Así, se trata de una especie de prosa redactada a trompicones, los temas tratados literalmente según le venían a la cabeza al autor. Intenta hallar en las descripciones profundas y en la exaltación estilística un remedo a lo anterior.
«Canto a mí mismo» es pretencioso, una obsesión por la imagen, por parecer lo que no es, sobre todo hasta la primera mitad. Se esconde, por ello, en términos bellos pero ambiguos. Está contento con todo, de tal manera que se libra de criticar juiciosamente nada. En la metáfora de Nietzsche hallamos profundidad coherente, en la de Whitman observamos demasiadas veces meras bombas de humo.
Las enumeraciones descriptivas, tal y como apuntara Borges, destilan una "frialdad" que pueden dejar al lector bastante indiferente.
Innova de forma esencial en los temas tratados y en la manera optimista de abordarlos, pero su uso del lenguaje dista bastante de ser original. Yo mismo no di crédito hasta bien avanzada la obra: «¿De verdad esto es la mejor poesía de la modernidad, una cumbre de la humanidad?»
Después de una primera mitad de «Canto a mí mismo» insulsa y plasta, nos introducimos en ideas más concretas y pulidas. La perspectiva vital de Whitman se revela, finalmente, como un descubrimiento que pasó demasiado tiempo desapercibido. Un balcón se abre a tu vida y sientes el aire fresco y las hojas otoñales en el rostro. Es en ese punto cuando surge un respeto escéptico por el autor, pero yo seguí pensando que su ambigüedad y sus brillos de hombre inseguro y pretencioso –por no citar la falta clara de maestría en el uso del lenguaje– me malograron una lectura que en otras manos podría haber sido todo un hito.
El canto supremo a la naturaleza, la individualidad, la libertad, el optimismo vital (incluso respecto a la muerte), la defensa de los valores democráticos y de la igualdad, la paz tanto en los bosques como en plena urbanidad, el retrato de la esencia norteamericana. Esos son los temas tratados en «Hojas de hierba», una excelente intuición malograda por su evasión de los conceptos concretos.
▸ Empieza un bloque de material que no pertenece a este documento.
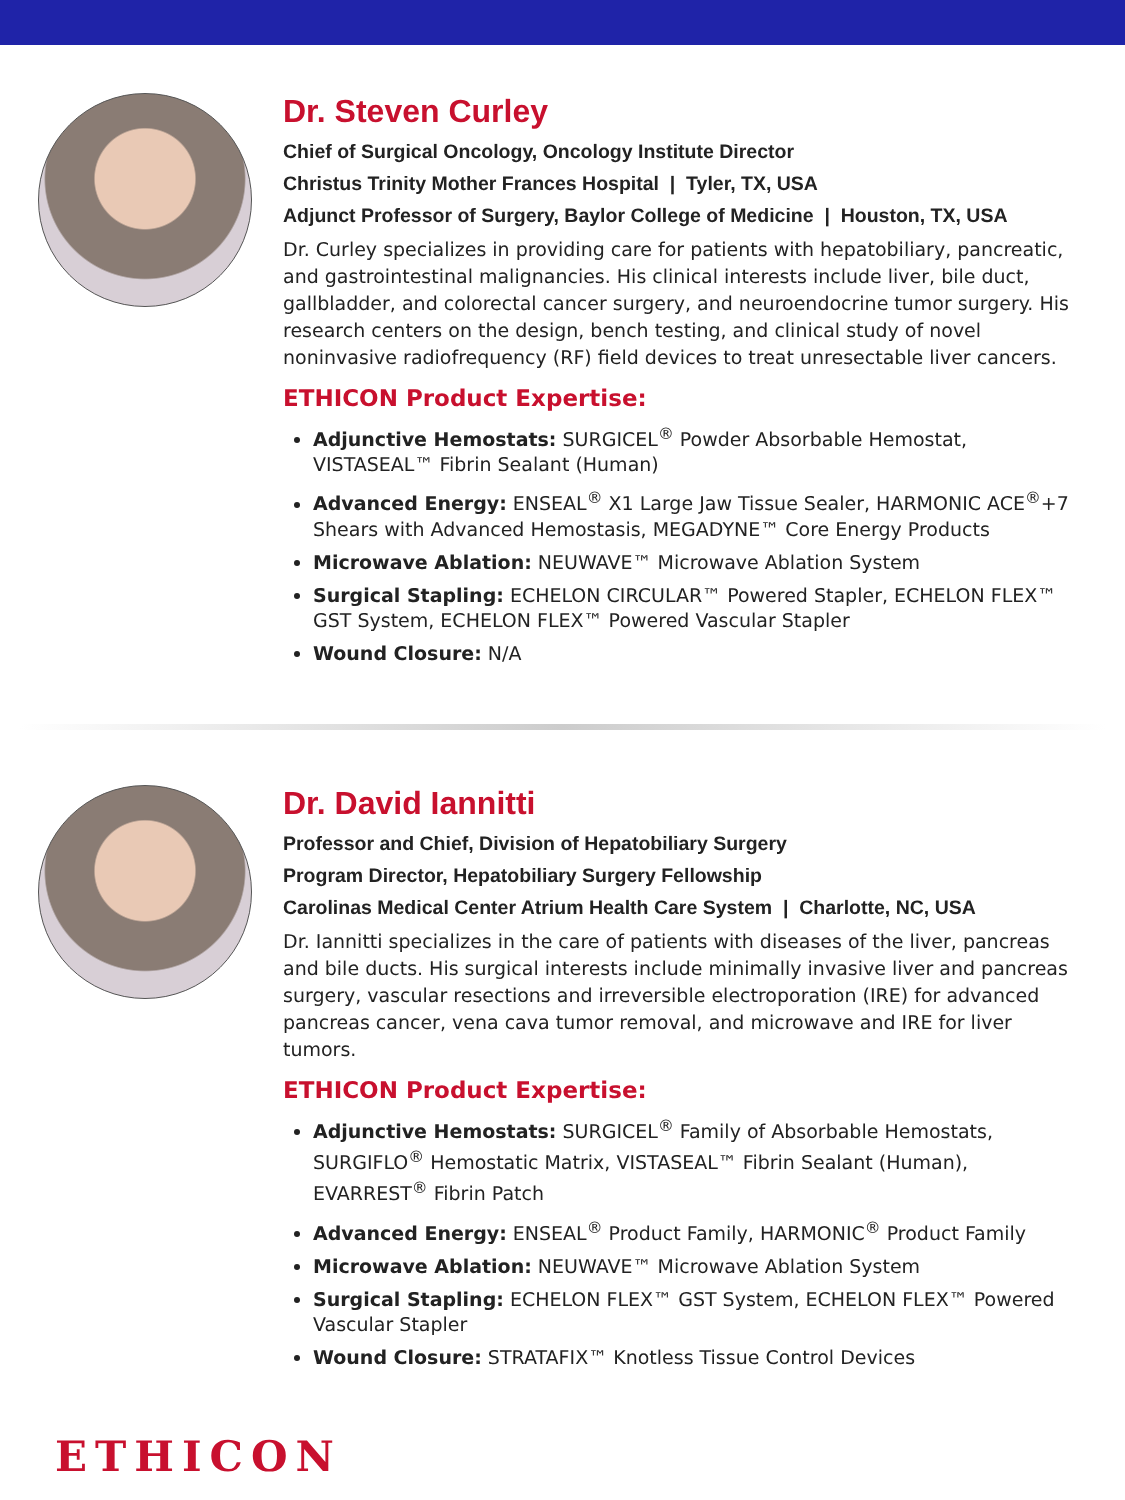Dr. Steven Curley
Chief of Surgical Oncology, Oncology Institute Director
Christus Trinity Mother Frances Hospital | Tyler, TX, USA
Adjunct Professor of Surgery, Baylor College of Medicine | Houston, TX, USA
Dr. Curley specializes in providing care for patients with hepatobiliary, pancreatic, and gastrointestinal malignancies. His clinical interests include liver, bile duct, gallbladder, and colorectal cancer surgery, and neuroendocrine tumor surgery. His research centers on the design, bench testing, and clinical study of novel noninvasive radiofrequency (RF) field devices to treat unresectable liver cancers.
ETHICON Product Expertise:
Adjunctive Hemostats: SURGICEL<sup>®</sup> Powder Absorbable Hemostat, VISTASEAL™ Fibrin Sealant (Human)
Advanced Energy: ENSEAL<sup>®</sup> X1 Large Jaw Tissue Sealer, HARMONIC ACE<sup>®</sup>+7 Shears with Advanced Hemostasis, MEGADYNE™ Core Energy Products
Microwave Ablation: NEUWAVE™ Microwave Ablation System
Surgical Stapling: ECHELON CIRCULAR™ Powered Stapler, ECHELON FLEX™ GST System, ECHELON FLEX™ Powered Vascular Stapler
Wound Closure: N/A
Dr. David Iannitti
Professor and Chief, Division of Hepatobiliary Surgery
Program Director, Hepatobiliary Surgery Fellowship
Carolinas Medical Center Atrium Health Care System | Charlotte, NC, USA
Dr. Iannitti specializes in the care of patients with diseases of the liver, pancreas and bile ducts. His surgical interests include minimally invasive liver and pancreas surgery, vascular resections and irreversible electroporation (IRE) for advanced pancreas cancer, vena cava tumor removal, and microwave and IRE for liver tumors.
ETHICON Product Expertise:
Adjunctive Hemostats: SURGICEL<sup>®</sup> Family of Absorbable Hemostats, SURGIFLO<sup>®</sup> Hemostatic Matrix, VISTASEAL™ Fibrin Sealant (Human), EVARREST<sup>®</sup> Fibrin Patch
Advanced Energy: ENSEAL<sup>®</sup> Product Family, HARMONIC<sup>®</sup> Product Family
Microwave Ablation: NEUWAVE™ Microwave Ablation System
Surgical Stapling: ECHELON FLEX™ GST System, ECHELON FLEX™ Powered Vascular Stapler
Wound Closure: STRATAFIX™ Knotless Tissue Control Devices
ETHICON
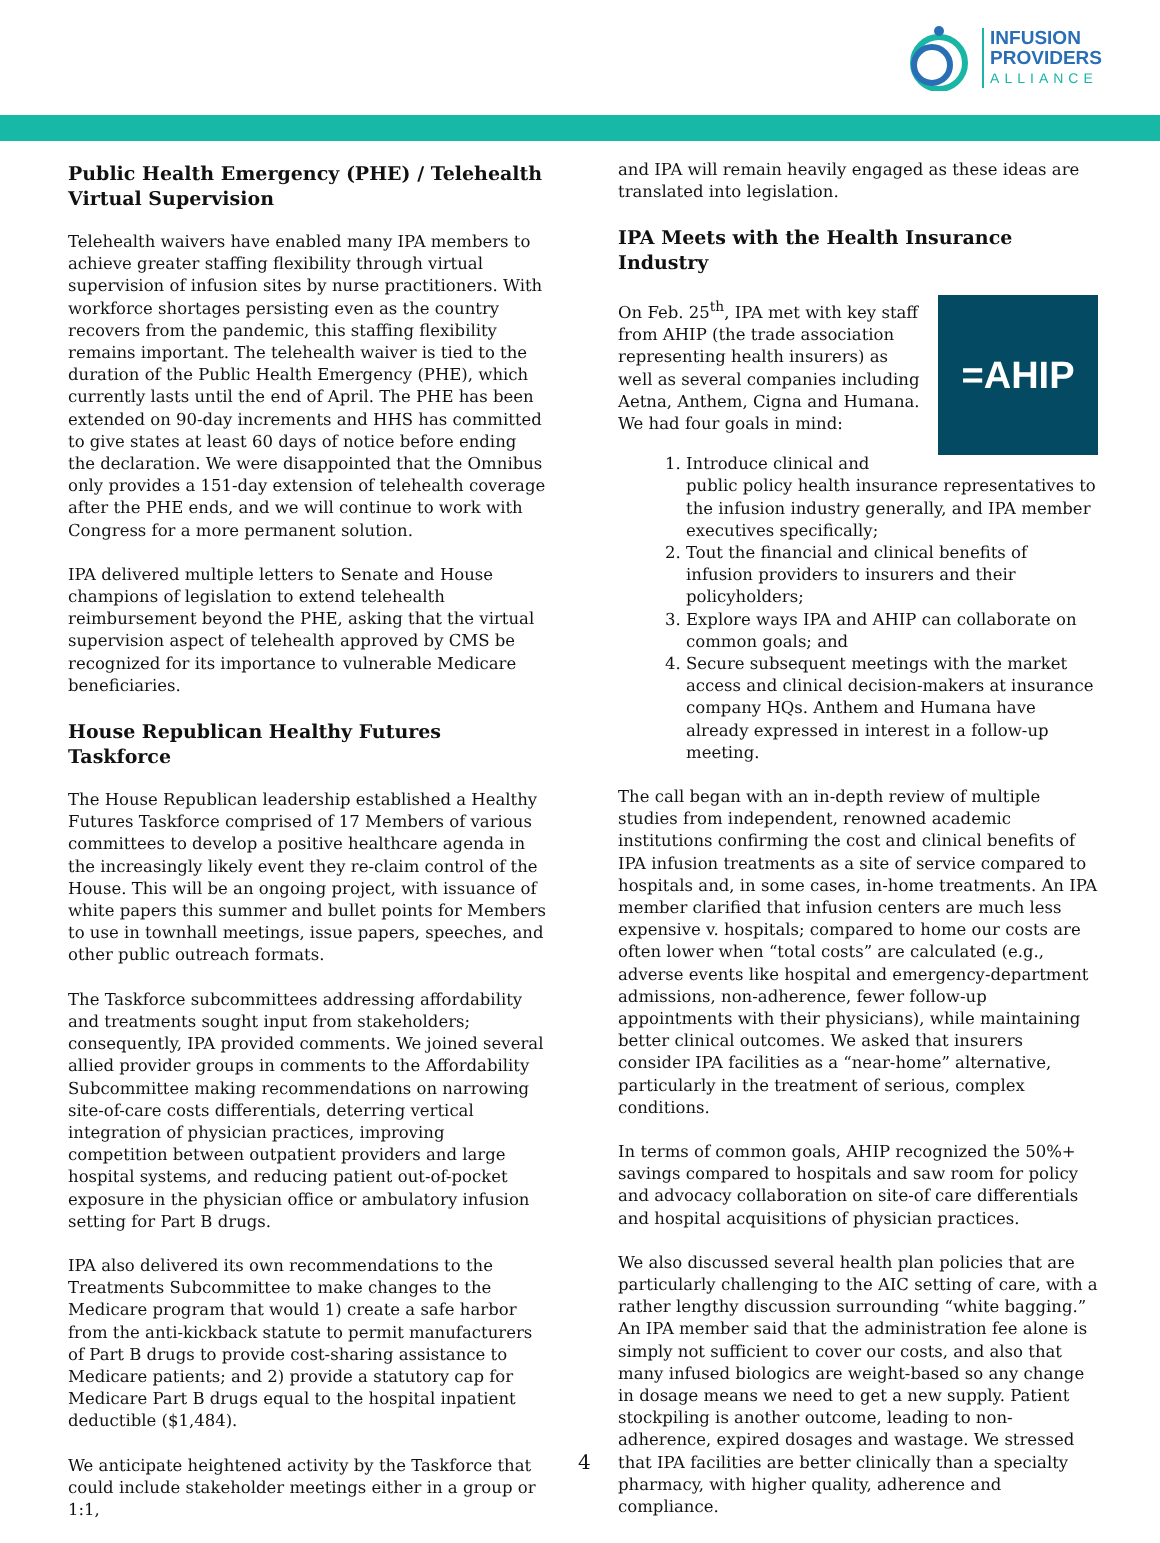INFUSION
PROVIDERS
ALLIANCE
Public Health Emergency (PHE) / Telehealth Virtual Supervision
Telehealth waivers have enabled many IPA members to achieve greater staffing flexibility through virtual supervision of infusion sites by nurse practitioners. With workforce shortages persisting even as the country recovers from the pandemic, this staffing flexibility remains important. The telehealth waiver is tied to the duration of the Public Health Emergency (PHE), which currently lasts until the end of April. The PHE has been extended on 90-day increments and HHS has committed to give states at least 60 days of notice before ending the declaration. We were disappointed that the Omnibus only provides a 151-day extension of telehealth coverage after the PHE ends, and we will continue to work with Congress for a more permanent solution.
IPA delivered multiple letters to Senate and House champions of legislation to extend telehealth reimbursement beyond the PHE, asking that the virtual supervision aspect of telehealth approved by CMS be recognized for its importance to vulnerable Medicare beneficiaries.
House Republican Healthy Futures Taskforce
The House Republican leadership established a Healthy Futures Taskforce comprised of 17 Members of various committees to develop a positive healthcare agenda in the increasingly likely event they re-claim control of the House. This will be an ongoing project, with issuance of white papers this summer and bullet points for Members to use in townhall meetings, issue papers, speeches, and other public outreach formats.
The Taskforce subcommittees addressing affordability and treatments sought input from stakeholders; consequently, IPA provided comments. We joined several allied provider groups in comments to the Affordability Subcommittee making recommendations on narrowing site-of-care costs differentials, deterring vertical integration of physician practices, improving competition between outpatient providers and large hospital systems, and reducing patient out-of-pocket exposure in the physician office or ambulatory infusion setting for Part B drugs.
IPA also delivered its own recommendations to the Treatments Subcommittee to make changes to the Medicare program that would 1) create a safe harbor from the anti-kickback statute to permit manufacturers of Part B drugs to provide cost-sharing assistance to Medicare patients; and 2) provide a statutory cap for Medicare Part B drugs equal to the hospital inpatient deductible ($1,484).
We anticipate heightened activity by the Taskforce that could include stakeholder meetings either in a group or 1:1,
and IPA will remain heavily engaged as these ideas are translated into legislation.
IPA Meets with the Health Insurance Industry
=AHIP
On Feb. 25<sup>th</sup>, IPA met with key staff from AHIP (the trade association representing health insurers) as well as several companies including Aetna, Anthem, Cigna and Humana. We had four goals in mind:
1. Introduce clinical and public policy health insurance representatives to the infusion industry generally, and IPA member executives specifically;
2. Tout the financial and clinical benefits of infusion providers to insurers and their policyholders;
3. Explore ways IPA and AHIP can collaborate on common goals; and
4. Secure subsequent meetings with the market access and clinical decision-makers at insurance company HQs. Anthem and Humana have already expressed in interest in a follow-up meeting.
The call began with an in-depth review of multiple studies from independent, renowned academic institutions confirming the cost and clinical benefits of IPA infusion treatments as a site of service compared to hospitals and, in some cases, in-home treatments. An IPA member clarified that infusion centers are much less expensive v. hospitals; compared to home our costs are often lower when “total costs” are calculated (e.g., adverse events like hospital and emergency-department admissions, non-adherence, fewer follow-up appointments with their physicians), while maintaining better clinical outcomes. We asked that insurers consider IPA facilities as a “near-home” alternative, particularly in the treatment of serious, complex conditions.
In terms of common goals, AHIP recognized the 50%+ savings compared to hospitals and saw room for policy and advocacy collaboration on site-of care differentials and hospital acquisitions of physician practices.
We also discussed several health plan policies that are particularly challenging to the AIC setting of care, with a rather lengthy discussion surrounding “white bagging.” An IPA member said that the administration fee alone is simply not sufficient to cover our costs, and also that many infused biologics are weight-based so any change in dosage means we need to get a new supply. Patient stockpiling is another outcome, leading to non-adherence, expired dosages and wastage. We stressed that IPA facilities are better clinically than a specialty pharmacy, with higher quality, adherence and compliance.
4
Con sus fallos y sus aciertos, «Hojas de hierba» no deja de ser una obra de una singularidad muy atractiva, un caso único en la literatura universal. Las perspectivas vitales que aporta son muy valiosas y abren los ojos al respecto de nuestra relación con la vida y con el mundo, que no es poco. Es difícil no salir de esta obra sin estar un poco más en paz con todo, te destensa y te enseña a sentir de una manera más fina y sensual; hasta lo más diminuto pasa a percibirse como algo importante.